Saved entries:
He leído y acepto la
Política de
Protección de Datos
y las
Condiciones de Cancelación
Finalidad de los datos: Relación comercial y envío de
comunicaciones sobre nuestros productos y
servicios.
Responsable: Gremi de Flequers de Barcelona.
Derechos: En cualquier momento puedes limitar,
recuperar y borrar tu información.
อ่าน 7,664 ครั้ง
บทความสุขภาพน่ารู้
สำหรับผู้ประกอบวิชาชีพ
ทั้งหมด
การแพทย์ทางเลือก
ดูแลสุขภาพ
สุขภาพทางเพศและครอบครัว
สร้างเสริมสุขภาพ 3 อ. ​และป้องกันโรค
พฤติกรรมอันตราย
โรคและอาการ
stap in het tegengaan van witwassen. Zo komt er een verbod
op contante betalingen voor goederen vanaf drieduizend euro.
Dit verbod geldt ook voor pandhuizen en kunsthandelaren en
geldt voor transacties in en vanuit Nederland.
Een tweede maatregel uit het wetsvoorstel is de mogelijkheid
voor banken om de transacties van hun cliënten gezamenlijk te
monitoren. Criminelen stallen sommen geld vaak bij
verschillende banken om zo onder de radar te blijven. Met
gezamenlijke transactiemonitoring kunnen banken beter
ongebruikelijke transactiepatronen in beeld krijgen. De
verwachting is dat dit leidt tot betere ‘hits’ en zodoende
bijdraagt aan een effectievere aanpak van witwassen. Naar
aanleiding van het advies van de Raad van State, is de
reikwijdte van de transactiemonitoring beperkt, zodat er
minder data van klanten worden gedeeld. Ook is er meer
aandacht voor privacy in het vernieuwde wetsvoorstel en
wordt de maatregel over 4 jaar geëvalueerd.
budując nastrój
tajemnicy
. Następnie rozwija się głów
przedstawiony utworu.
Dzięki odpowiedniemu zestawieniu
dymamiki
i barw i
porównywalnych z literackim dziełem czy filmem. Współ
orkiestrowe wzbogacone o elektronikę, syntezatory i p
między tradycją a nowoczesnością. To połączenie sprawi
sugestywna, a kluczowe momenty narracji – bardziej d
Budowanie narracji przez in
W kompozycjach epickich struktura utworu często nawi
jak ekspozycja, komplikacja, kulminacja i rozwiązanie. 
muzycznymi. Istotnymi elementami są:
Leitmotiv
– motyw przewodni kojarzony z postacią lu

• [TASK OBJECTIVE]: Please reproduce the text of every row above word for word, keeping each line as it appears.

• [WORKED SOLUTION]:
He leído y acepto la
Política de
Protección de Datos
y las
Condiciones de Cancelación
Finalidad de los datos: Relación comercial y envío de
comunicaciones sobre nuestros productos y
servicios.
Responsable: Gremi de Flequers de Barcelona.
Derechos: En cualquier momento puedes limitar,
recuperar y borrar tu información.
อ่าน 7,664 ครั้ง
บทความสุขภาพน่ารู้
สำหรับผู้ประกอบวิชาชีพ
ทั้งหมด
การแพทย์ทางเลือก
ดูแลสุขภาพ
สุขภาพทางเพศและครอบครัว
สร้างเสริมสุขภาพ 3 อ. ​และป้องกันโรค
พฤติกรรมอันตราย
โรคและอาการ
stap in het tegengaan van witwassen. Zo komt er een verbod
op contante betalingen voor goederen vanaf drieduizend euro.
Dit verbod geldt ook voor pandhuizen en kunsthandelaren en
geldt voor transacties in en vanuit Nederland.
Een tweede maatregel uit het wetsvoorstel is de mogelijkheid
voor banken om de transacties van hun cliënten gezamenlijk te
monitoren. Criminelen stallen sommen geld vaak bij
verschillende banken om zo onder de radar te blijven. Met
gezamenlijke transactiemonitoring kunnen banken beter
ongebruikelijke transactiepatronen in beeld krijgen. De
verwachting is dat dit leidt tot betere ‘hits’ en zodoende
bijdraagt aan een effectievere aanpak van witwassen. Naar
aanleiding van het advies van de Raad van State, is de
reikwijdte van de transactiemonitoring beperkt, zodat er
minder data van klanten worden gedeeld. Ook is er meer
aandacht voor privacy in het vernieuwde wetsvoorstel en
wordt de maatregel over 4 jaar geëvalueerd.
budując nastrój
tajemnicy
. Następnie rozwija się głów
przedstawiony utworu.
Dzięki odpowiedniemu zestawieniu
dymamiki
i barw i
porównywalnych z literackim dziełem czy filmem. Współ
orkiestrowe wzbogacone o elektronikę, syntezatory i p
między tradycją a nowoczesnością. To połączenie sprawi
sugestywna, a kluczowe momenty narracji – bardziej d
Budowanie narracji przez in
W kompozycjach epickich struktura utworu często nawi
jak ekspozycja, komplikacja, kulminacja i rozwiązanie. 
muzycznymi. Istotnymi elementami są:
Leitmotiv
– motyw przewodni kojarzony z postacią lu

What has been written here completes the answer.